Task description: Copy the text of each entry below word for word, and leave the pictures out of your copy.

Extracted entries:
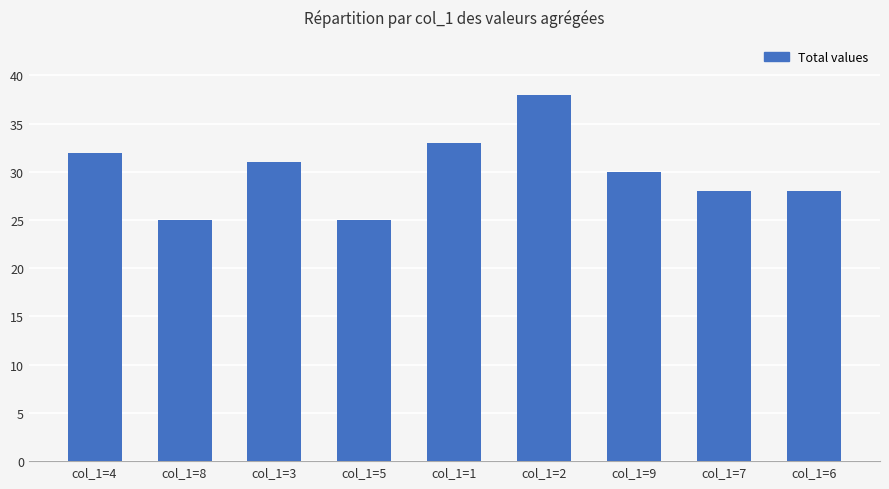

What is the smallest value displayed?

25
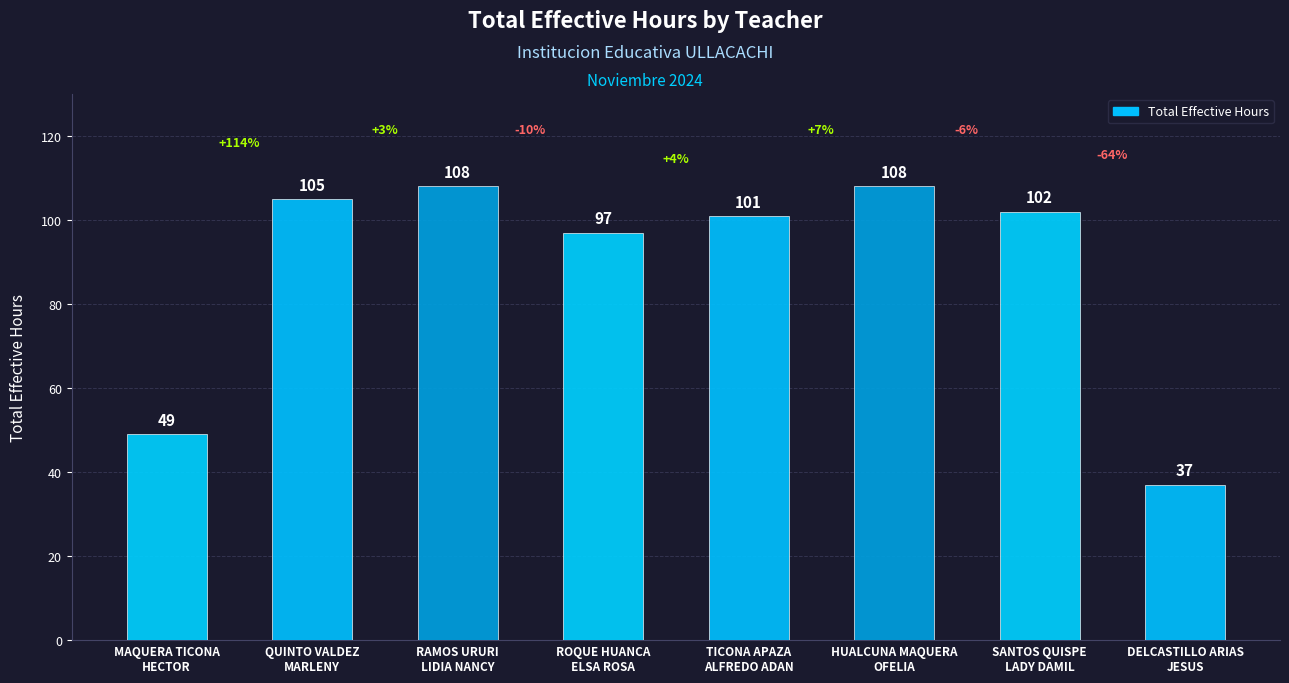

The chart shows a value of 77 at MAQUERA TICONA
HECTOR. True or false?

False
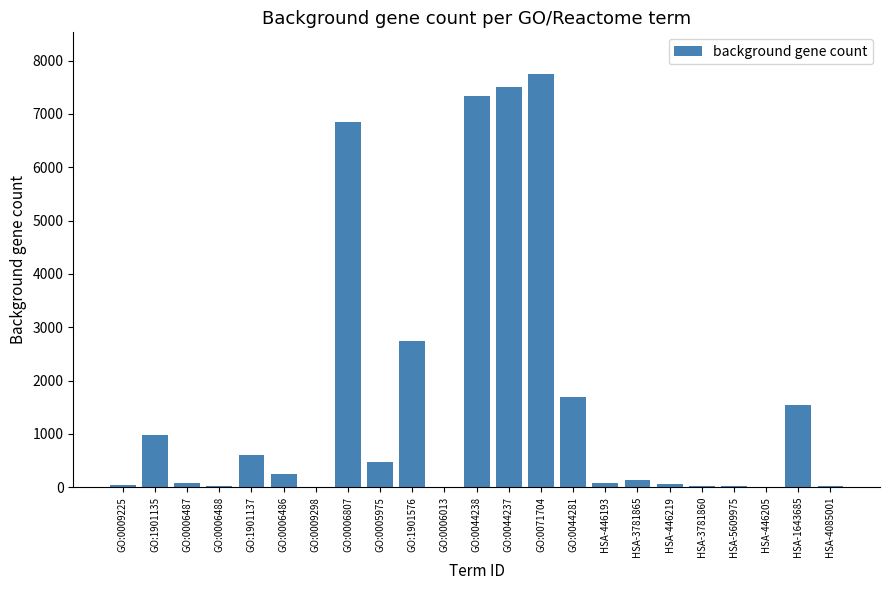

The chart shows a value of 18 at HSA-5609975. True or false?

True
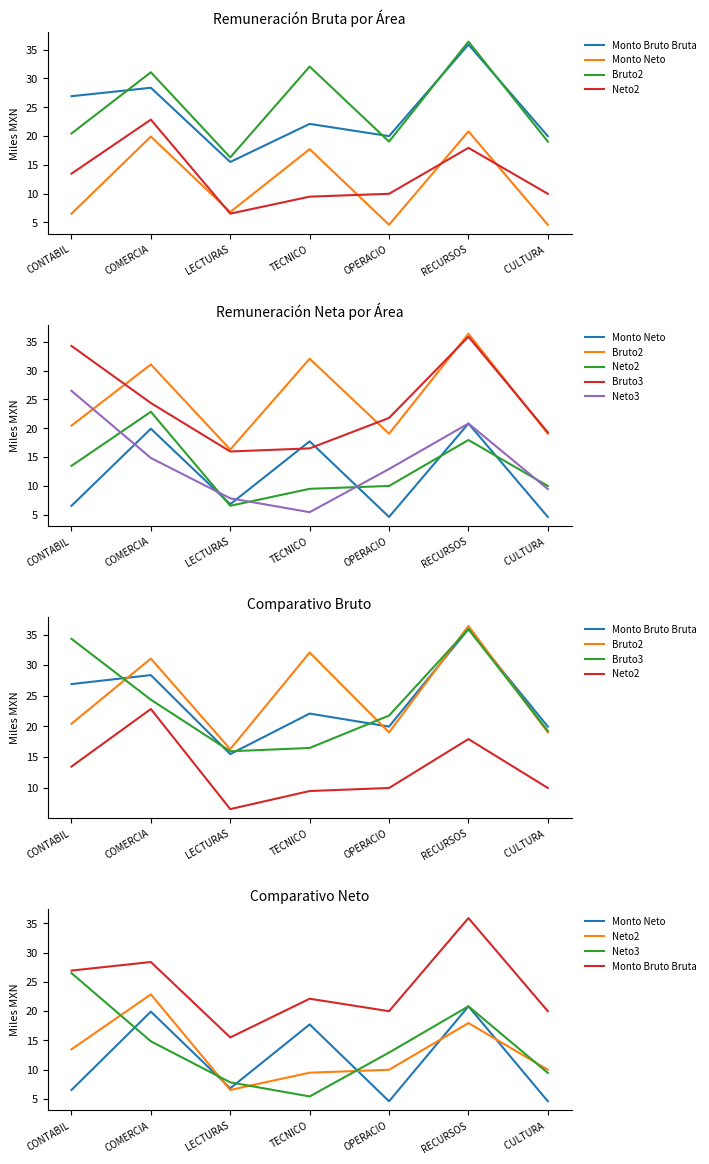

What is the sum of the Monto Bruto Bruta values at TECNICO and OPERACIO?

42.1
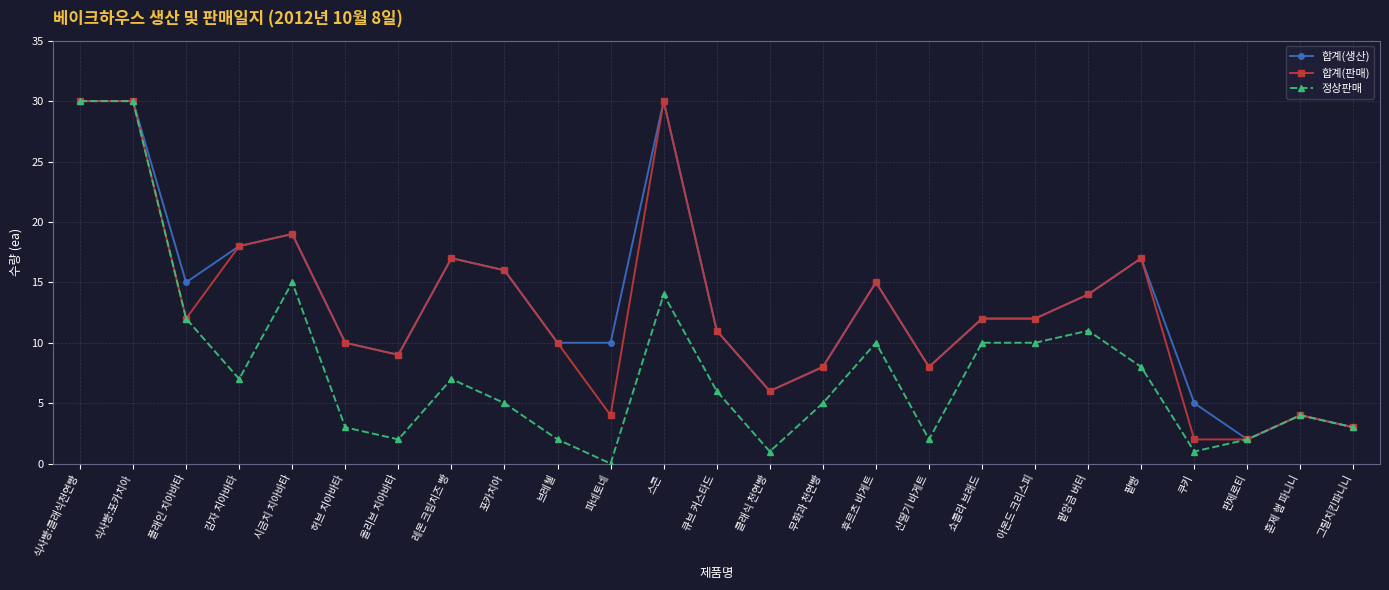

What are all the series names shown in the legend?

합계(생산), 합계(판매), 정상판매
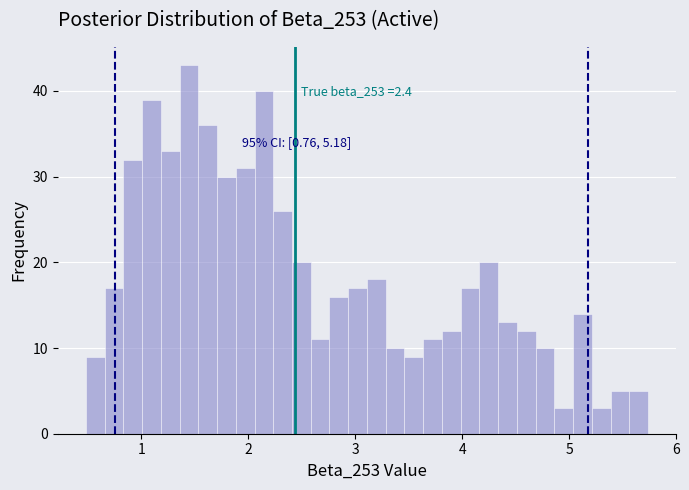

Read against the x-axis, roughly where is the centre of the tallest bar?

1.4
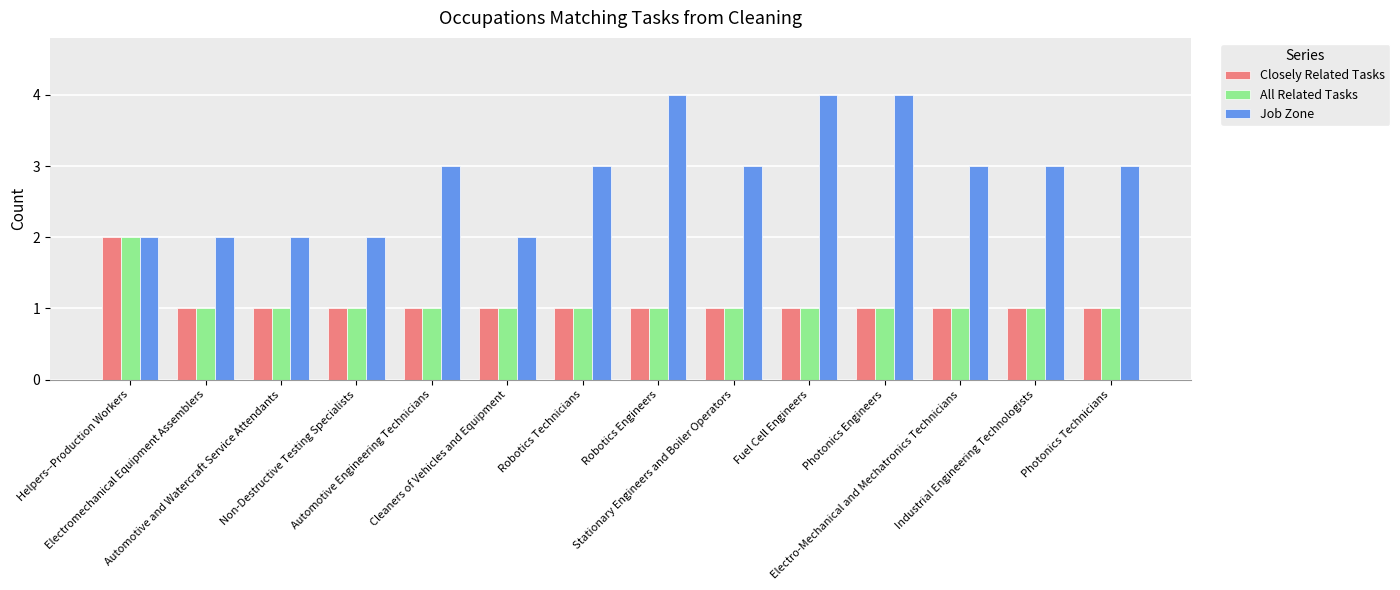

How many Closely Related Tasks values are between 1 and 2?

14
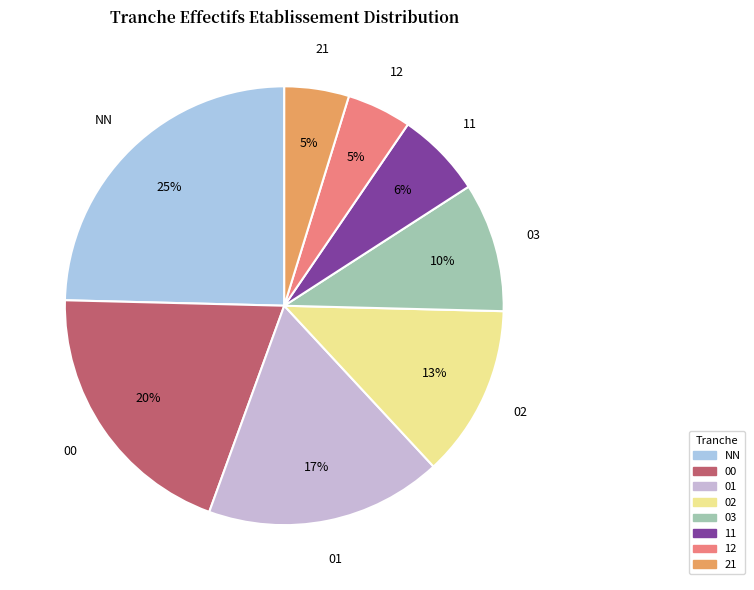

Combined, do 11 and 00 account for over 50%?

No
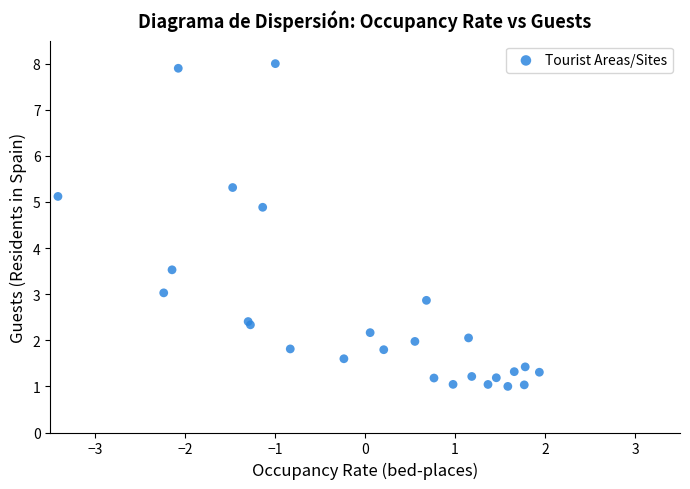

What Y value in the scatter plot is closest to 4?

3.5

Completed task:
What is the smallest value displayed?

25

The chart shows a value of 77 at MAQUERA TICONA
HECTOR. True or false?

False

The chart shows a value of 18 at HSA-5609975. True or false?

True

What is the sum of the Monto Bruto Bruta values at TECNICO and OPERACIO?

42.1

What are all the series names shown in the legend?

합계(생산), 합계(판매), 정상판매

Read against the x-axis, roughly where is the centre of the tallest bar?

1.4

How many Closely Related Tasks values are between 1 and 2?

14

Combined, do 11 and 00 account for over 50%?

No

What Y value in the scatter plot is closest to 4?

3.5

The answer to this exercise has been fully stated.